Transforms spacing form sound marks (dakuten and handakutens) in an attribute to combining form. Usually used before JCOMPOSE.

If the sound marks cannot be merged with the preceding character (such as "ア"), they will be written out in hankaku in the output. If you need those sound marks to be in zenkaku in the output, use JSMARK after JCOMPOSE (JCOMBINE + JCOMPOSE + JSMARK). See Japanese Sound Marks for details.

JCOMPOSE

Japan

Merges combining form sound marks (dakuten and handakutens) with the base characters to build dakuten characters. It is recommended to use JCOMBINE.

If the sound marks cannot be merged with the preceding character (such as "ア"), they will be written out in hankaku in the output. If you need those sound marks to be in zenkaku in the output, use JSMARK after JCOMPOSE (JCOMBINE + JCOMPOSE + JSMARK). See Japanese Sound Marks for details.

JDECOMPOSE

Japan

Separate combining form sound marks (dakuten and handakutens) from their base character. Usually used before JSMARK. See Japanese Sound Marks for details.

JHIRAGANASTOL

Japan

Transforms small size yo-on and soku-on in an attribute to its large equivalent.

 

Zenkaku

Large: あいうえおつやゆよわアイウエオツヤユヨワ

Small: ぁぃぅぇぉっゃゅょゎ ァィゥェォッャュョヮ

 

Hankaku

Large: アイウエオツヤユヨ

Small: ァィゥェォッャュョ

 

JKANATOROMAN

Japan

Transform hiragana and full-width katakana characters in an attribute to Hebon style romaji. See Romaji characters.

JROMANTOKANA

Japan

Transforms romaji (Hebon) characters in an attribute to full-width katakana. See Romaji characters.

JSMARK

Japan

Transforms combining form sound marks (dakuten and handakutens) in an attribute to spacing mark form. Usually used after CJKTOFULL or JDECOMPOSE. See Japanese full-width and half-width characters for details.

JTOHIRAGANA

Japan

Transforms full-width katakana characters in an attribute to hiragana. If you want to convert half-width katakana characters to hiragara, run CJKTOFULL first and run JTOHIRAGANA. See Japanese full-width and half-width characters for details.

JTOKATAKANA Japan

Transforms hiragana characters in an attribute to full-width katakana. See Japanese full-width and half-width characters for details.

KTOROMAN Korea

Transforms Korean Hangul characters in an attribute to their romanized forms.

MATCH All

Compares attributes and/or values and returns a match score based on the Relationship Linker Comparison routines and modifiers. All comparison routines are available for this usage.

PROXIMITY All

Returns a calculated distance between two latitude and longitude coordinates, based on the DISTANCE Relationship Linker routine. Distance is measured in kilometers (KM), miles (MI), or nautical miles (NM). Each coordinate is made up of two numbers, one for latitude and one for longitude.

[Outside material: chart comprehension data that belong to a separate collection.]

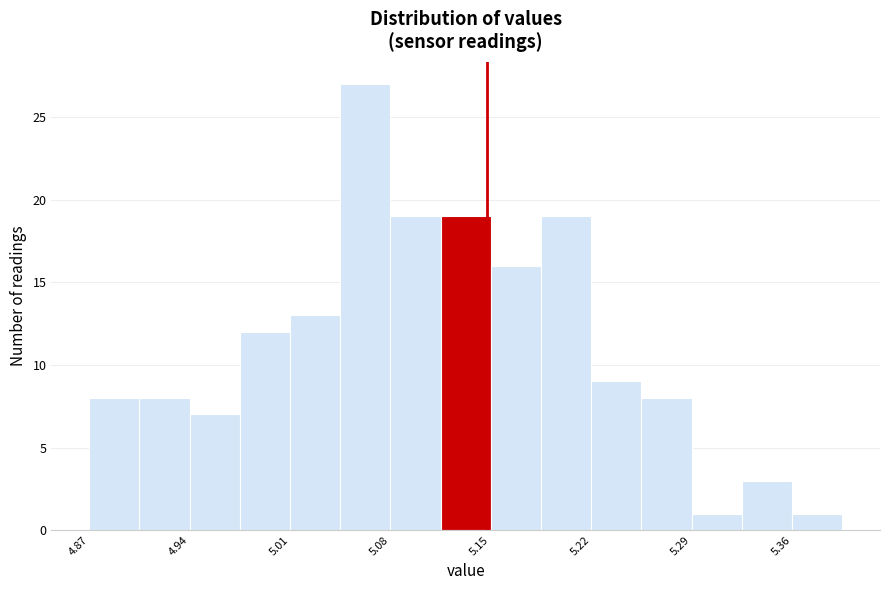

Read against the x-axis, roughly where is the centre of the tallest bar?

5.06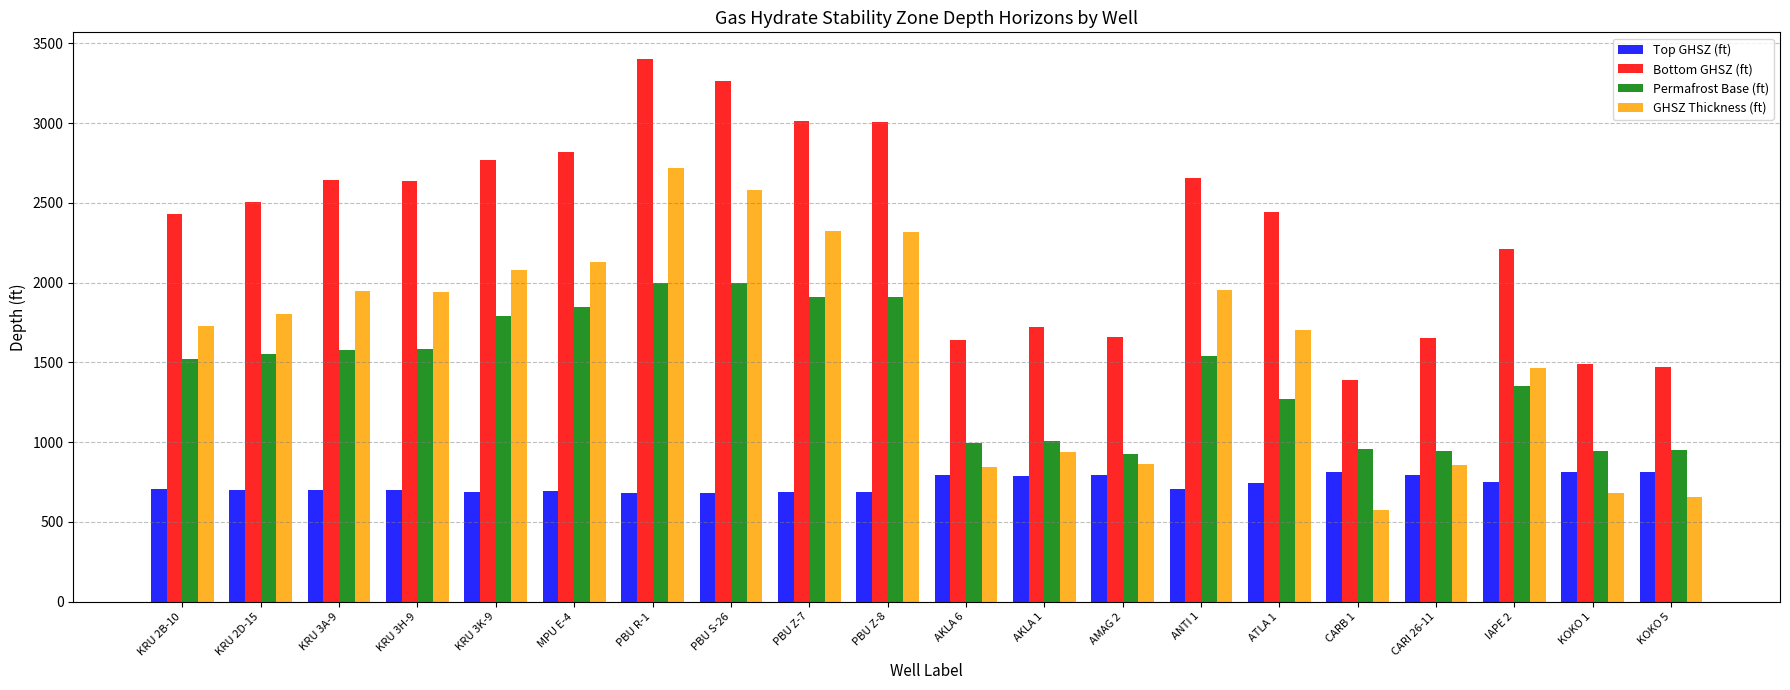

What is the label of the 7th bar from the left?

PBU R-1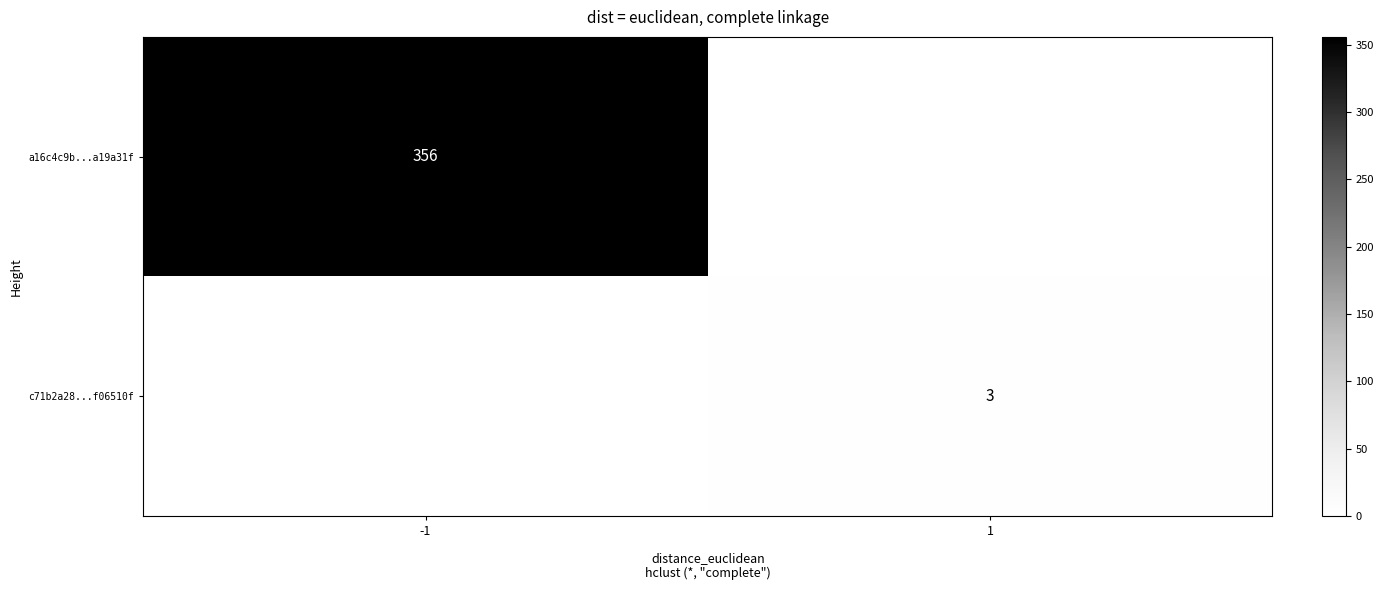

The value of a16c4c9b...a19a31f at -1 is 356. True or false?

True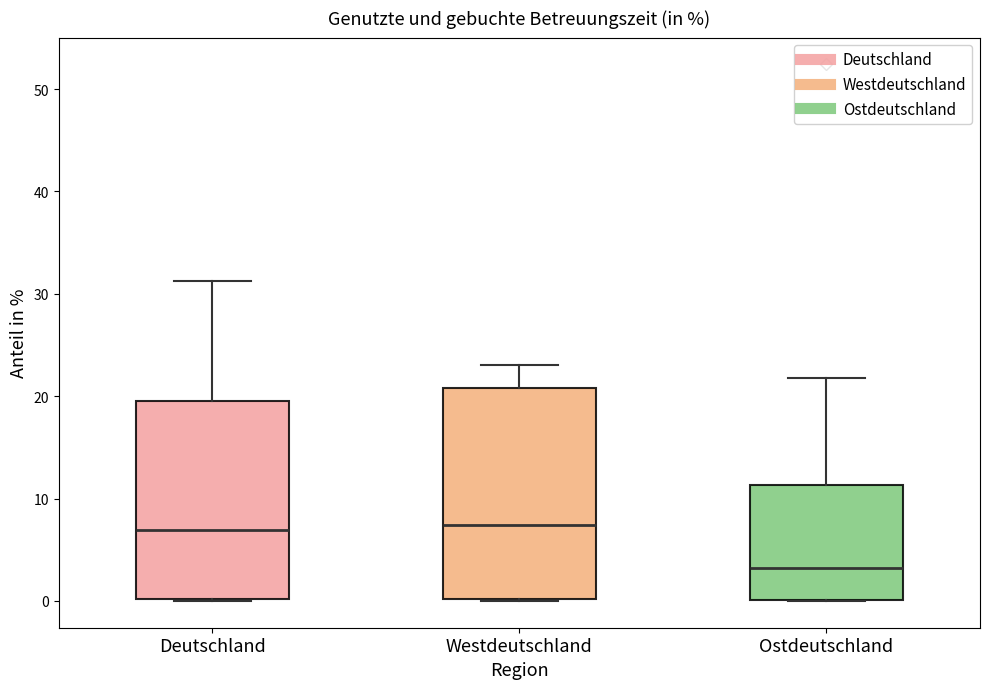

Which box is the tallest, from its lower edge to its upper edge?

Westdeutschland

This function is useful to create an expression in the Transformer to append the calculated distance in a new attribute or to use as part of a conditional statement.

UNIQUE_ID All

Generates universally unique identifiers (UUIDs) as unique permanent record identifiers. A UUID is a unique 36-character key and used to maintain high volume records in the database. You can use UUIDs, for example, to determine record/attribute changes for sorted files and manage multiple views of matched relationships.

UUIDs are represented as 32 hexadecimal digits, displayed in five groups separated by hyphens, in the form of 8-4-4-4-12 for a total of 36 characters (32 alphanumeric characters and four hyphens).

Example:

f18e79d0-d474-494e-8290-7e09c4b9679d

You can configure the Quality processes to generate UUIDs by creating a new attribute and setting the UNIQUE_ID function to that attribute.

Note: The attribute to contain the unique IDs must be a minimum of 36 characters in length and the attribute type must be ASCII.